Черные дьяволы (Пархомов) - страница 58

Но вахтенный скоро уходил, и они снова надолго оставались вчетвером: Нечаев, веснушчатый Игорек, Гришка Троян и Сеня-Сенечка. Тюки со снаряжением лежали тут же.

«Де твоето момиче?»

Если бы Нечаев знал!., Аннушка была далеко. Он видел ее такой, какой она была в последний предвоенный вечер, когда щеголяла в его бескозырке, и не мог представить себе, что она может быть какой-то другой. Он старался не думать о войне, которая была вокруг. Мыслями он все время возвращался в прошлое, но память его была не в ладах с хронологией, и он видел то Аннушку, то мать, то Гасовского и Белкина, продолжавших воевать за Пересыпью, то дружков с улицы Пастера (где они теперь?), то Костю Арабаджи, которого он должен был все-таки разбудить… Он знал, что Костя ему никогда не простит этого. Увидев утром пустые койки, тот наверняка психанул. С каких это пор, спрашивается, ему перестали доверять?

Думая о них, Нечаев видел их всех так ясно, словно они были рядом, в этом же отсеке. Они были ему очень дороги, он только сейчас понял это. А люди, которые тебе дороги, всегда с тобой.

Ему было двадцать лет. Школа, пионерский галстук, «милая картошка», которой низко бьют челом, водная станция, служба… Через два месяца ему стукнет двадцать один. А там… Но, думая о будущем, он все равно видел себя в нем таким, каким был сейчас. Но до этого будущего надо было еще дожить. Война была беспощадна, она не знала жалости. Впрочем, за эти месяцы он успел привыкнуть и притерпеться к ней. Что ж, не он первый воюет и не он последний…

Точнее, однако, было бы сказать, что он не только притерпелся к войне, но что она как бы стала его жизнью. Он даже не заметил, как это произошло. Он уже не мыслил себя вне войны, вне этой новой жизни, а жизнь, как известно, принимаешь такой, какая она есть. Поэтому он не думал об опасности, которая его ждет. Разве в окопах было легче? Или в разведке?

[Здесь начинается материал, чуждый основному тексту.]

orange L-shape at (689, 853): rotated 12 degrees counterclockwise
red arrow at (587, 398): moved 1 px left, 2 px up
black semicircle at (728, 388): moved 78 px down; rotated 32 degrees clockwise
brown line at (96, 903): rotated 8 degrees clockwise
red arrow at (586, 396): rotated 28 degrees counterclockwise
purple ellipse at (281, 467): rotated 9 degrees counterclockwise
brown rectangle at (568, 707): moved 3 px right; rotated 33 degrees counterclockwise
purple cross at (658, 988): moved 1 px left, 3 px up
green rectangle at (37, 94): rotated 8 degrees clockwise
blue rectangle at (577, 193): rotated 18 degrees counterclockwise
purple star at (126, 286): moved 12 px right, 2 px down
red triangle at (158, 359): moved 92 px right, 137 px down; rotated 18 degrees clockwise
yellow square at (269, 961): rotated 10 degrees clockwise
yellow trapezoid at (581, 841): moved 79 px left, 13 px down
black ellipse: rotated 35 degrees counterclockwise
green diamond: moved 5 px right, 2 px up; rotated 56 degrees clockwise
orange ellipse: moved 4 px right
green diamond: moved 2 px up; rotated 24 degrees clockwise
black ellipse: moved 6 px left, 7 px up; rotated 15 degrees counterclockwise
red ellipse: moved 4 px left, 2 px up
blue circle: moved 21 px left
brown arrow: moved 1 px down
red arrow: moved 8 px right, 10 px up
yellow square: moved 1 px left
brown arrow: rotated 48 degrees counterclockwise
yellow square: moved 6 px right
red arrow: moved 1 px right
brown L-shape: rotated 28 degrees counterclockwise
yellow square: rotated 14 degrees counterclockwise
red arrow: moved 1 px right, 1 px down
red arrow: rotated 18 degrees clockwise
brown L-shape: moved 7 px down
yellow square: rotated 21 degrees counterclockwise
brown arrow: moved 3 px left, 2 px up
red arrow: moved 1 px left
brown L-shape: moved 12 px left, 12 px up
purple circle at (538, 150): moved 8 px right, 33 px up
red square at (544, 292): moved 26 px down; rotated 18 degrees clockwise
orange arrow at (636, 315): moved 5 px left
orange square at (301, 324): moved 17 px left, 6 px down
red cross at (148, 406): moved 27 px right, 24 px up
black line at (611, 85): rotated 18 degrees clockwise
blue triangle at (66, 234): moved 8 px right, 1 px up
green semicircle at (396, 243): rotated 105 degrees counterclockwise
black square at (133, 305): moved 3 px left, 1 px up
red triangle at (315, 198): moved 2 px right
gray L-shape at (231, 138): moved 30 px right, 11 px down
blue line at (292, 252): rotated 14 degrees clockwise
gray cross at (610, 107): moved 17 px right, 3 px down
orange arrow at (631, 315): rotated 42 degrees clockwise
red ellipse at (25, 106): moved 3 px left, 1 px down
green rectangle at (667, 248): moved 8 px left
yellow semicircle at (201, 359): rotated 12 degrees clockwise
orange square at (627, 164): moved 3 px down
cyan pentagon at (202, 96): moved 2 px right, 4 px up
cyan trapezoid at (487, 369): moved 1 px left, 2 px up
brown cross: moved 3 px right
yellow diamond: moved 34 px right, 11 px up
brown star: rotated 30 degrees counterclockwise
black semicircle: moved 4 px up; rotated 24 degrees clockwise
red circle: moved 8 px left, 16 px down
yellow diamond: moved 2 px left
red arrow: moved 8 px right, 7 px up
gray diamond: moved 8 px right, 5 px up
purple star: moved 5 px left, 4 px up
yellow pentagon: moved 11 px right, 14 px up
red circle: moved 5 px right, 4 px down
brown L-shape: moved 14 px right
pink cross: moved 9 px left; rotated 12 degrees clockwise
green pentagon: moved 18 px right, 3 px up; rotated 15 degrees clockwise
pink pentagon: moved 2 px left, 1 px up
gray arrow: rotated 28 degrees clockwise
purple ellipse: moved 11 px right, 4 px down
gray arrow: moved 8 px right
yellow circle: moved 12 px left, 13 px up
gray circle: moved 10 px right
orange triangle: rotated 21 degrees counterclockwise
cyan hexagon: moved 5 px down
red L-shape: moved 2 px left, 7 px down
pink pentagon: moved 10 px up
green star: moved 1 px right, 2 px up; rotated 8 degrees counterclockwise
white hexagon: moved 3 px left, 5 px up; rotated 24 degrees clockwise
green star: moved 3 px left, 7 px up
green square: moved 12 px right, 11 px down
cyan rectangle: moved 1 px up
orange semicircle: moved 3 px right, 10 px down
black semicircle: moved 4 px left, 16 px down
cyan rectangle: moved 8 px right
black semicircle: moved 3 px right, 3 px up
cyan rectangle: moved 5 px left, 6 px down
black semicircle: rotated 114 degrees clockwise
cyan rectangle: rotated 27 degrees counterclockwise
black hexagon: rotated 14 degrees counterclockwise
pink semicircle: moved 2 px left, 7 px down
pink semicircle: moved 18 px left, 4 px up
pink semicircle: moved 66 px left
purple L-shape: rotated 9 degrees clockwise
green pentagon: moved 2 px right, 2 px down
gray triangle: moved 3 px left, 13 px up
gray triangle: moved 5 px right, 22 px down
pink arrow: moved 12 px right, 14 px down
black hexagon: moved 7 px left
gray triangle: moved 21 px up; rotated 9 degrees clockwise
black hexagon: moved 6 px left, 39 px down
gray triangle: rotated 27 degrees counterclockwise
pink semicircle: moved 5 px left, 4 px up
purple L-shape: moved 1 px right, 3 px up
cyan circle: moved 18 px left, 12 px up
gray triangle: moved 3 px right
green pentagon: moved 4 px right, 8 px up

О чем только не думаешь на жесткой койке, когда слышно, как за обшивкой тяжело ворочается море.

Он, разумеется, знал, что существуют такие гордые слова, как подвиг и героизм, но ему не приходило в голову, что они могут иметь отношение к нему самому и к его друзьям. Героями были челюскинцы, дрейфовавшие на шаткой льдине, и летчики, спасшие этих челюскинцев. Героями были моряки с теплохода «Комсомол», которых по возвращении из Испании вся Одесса встречала цветами. А он… Он, Нечаев, мог только стоять на тротуаре и смотреть на героев издали.

Это не значит, конечно, что он никогда не мечтал о подвигах. В детстве ему хотелось быть и Кожаным Чулком, и Айвенго, и партизанским вожаком Сандино из далекого Никарагуа, о котором писали в газетах, и Чапаевым… Тогда ему казалось, будто Никарагуа и сказочная страна Атлантида лежат где-то сразу за Воронцовским маяком. Но когда живешь в портовом городе и каждый день видишь людей в пропотевших робах, то начинаешь понимать, что книжная морская романтика не имеет ничего общего с соленой морской работой и что прежде, чем стать Берингом, надо долго-долго лазать по вантам и драить медяшки.